In the piece below about Ginna Hart, what did her father call her?

## SELECTED EXTRACT
--------------------

She found her entrée to travel by becoming one of the first seven stewardesses to fly with PanAmerican from Seattle to Alaska during the late ‘40s. Although her PanAm handle to the pilots and crews was “Battery Cart Hart,” her father called her his Little Clipper after the nickname for the DC3s in which she flew for so many years. She gathered wonderful tales of arctic adventures, including playing boogie-woogie piano in the Baronof Hotel in Juneau. She would recount tales of miners coming in from their gold mines offering her small bags of gold dust as payment for her piano playing; giving an Eskimo child his first orange; watching a crew off-load a grand piano only to see it sink completely in to the thawed permafrost; and spending nights fascinated by the shimmering Aurora Borealis. During those post-WWII years in Seattle, she met and married Chuck Hart. After she left PanAm, they travelled up and down the west coast on Mr. Hart’s business trips.
Chuck and Ginna, as she was known, moved to southern California and ultimately settled Claremont where her two daughters, Mary and Carla, attended Our Lady of the Assumption School and then Claremont High. Mrs. Hart was active as a Girl Scout Troop Leader, known as Miss Ginna. While her daughters attended school at OLA, Miss Ginna took great delight in organizing camping trips and outdoor events. After Chuck died unexpectedly in November of 1966, and against the objection of her family, Virginia took her young daughters on month-long camping trips for three successive summers, imbuing in them both a love of the outdoors, camping and travel. The trips were full of adventure, including burning out the clutch of a VW camper the first summer and learning to park with a trailer attached to a ’59 Cadillac convertible the second summer, but she managed everything beautifully, creating wonderful memories for all three of the Hart girls.
The Harts were avid skiers, going to Telluride and Squaw Valley regularly. After moving to Claremont, Virginia wanted to take advantage of a storm that dropped a great snowfall on Mount Baldy, so she grabbed her skies, drove up as far as she could without chains and parked. Being both enterprising and experienced, she found a young man struggling with getting chains on his tires, and traded a ride to the ski lift in exchange for getting his chains on. Her personality was so engaging that people were always attracted to her and interested in helping out.

--------------------

## THE DATA

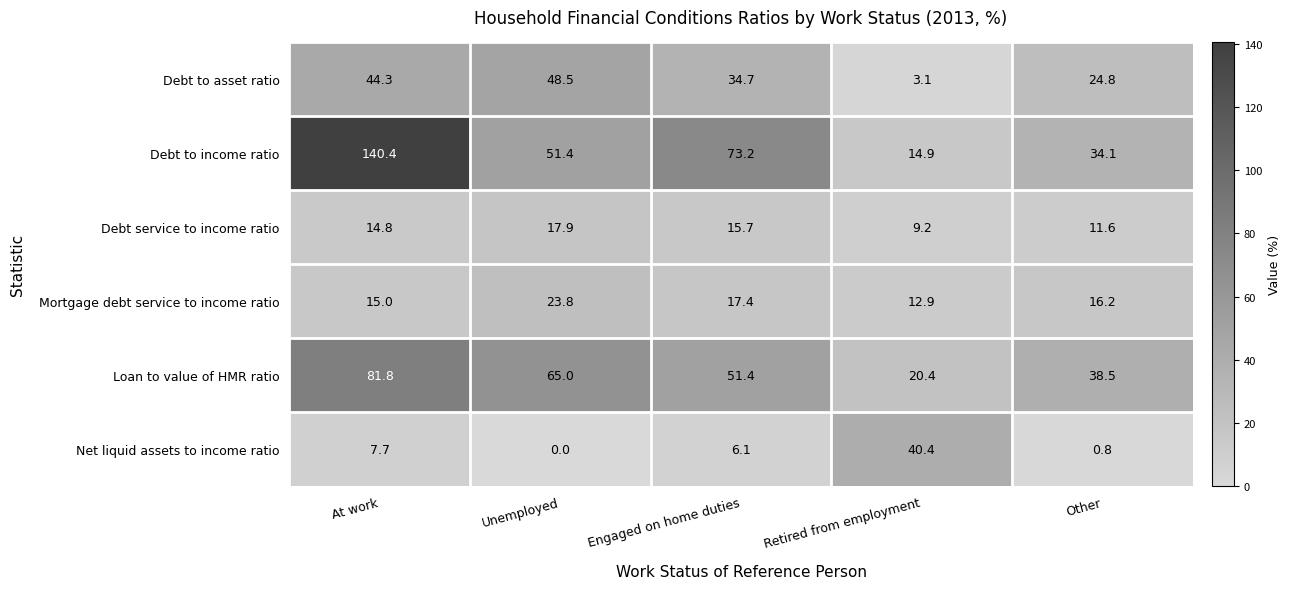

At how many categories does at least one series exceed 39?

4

--------------------

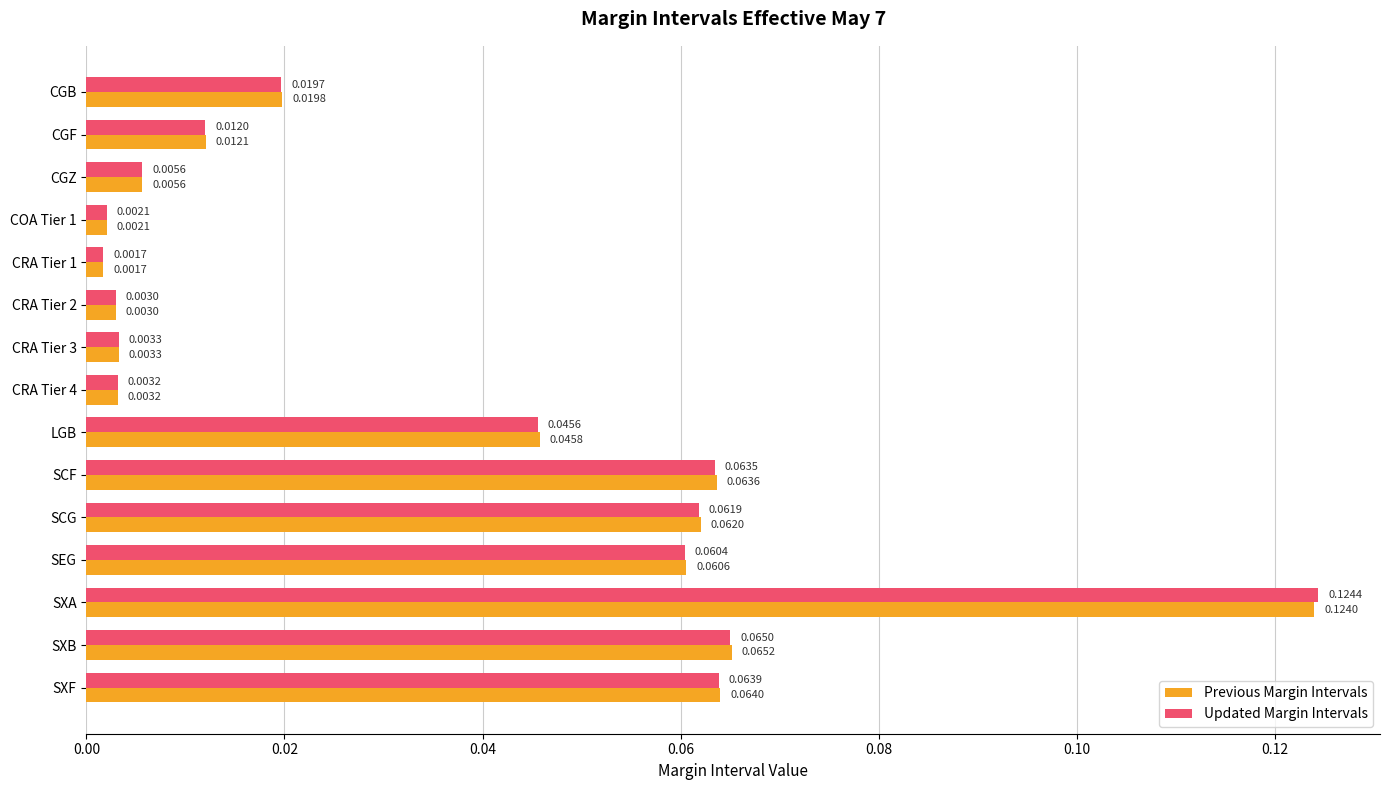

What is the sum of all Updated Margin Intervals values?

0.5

--------------------

## YOUR RESPONSE
His Little Clipper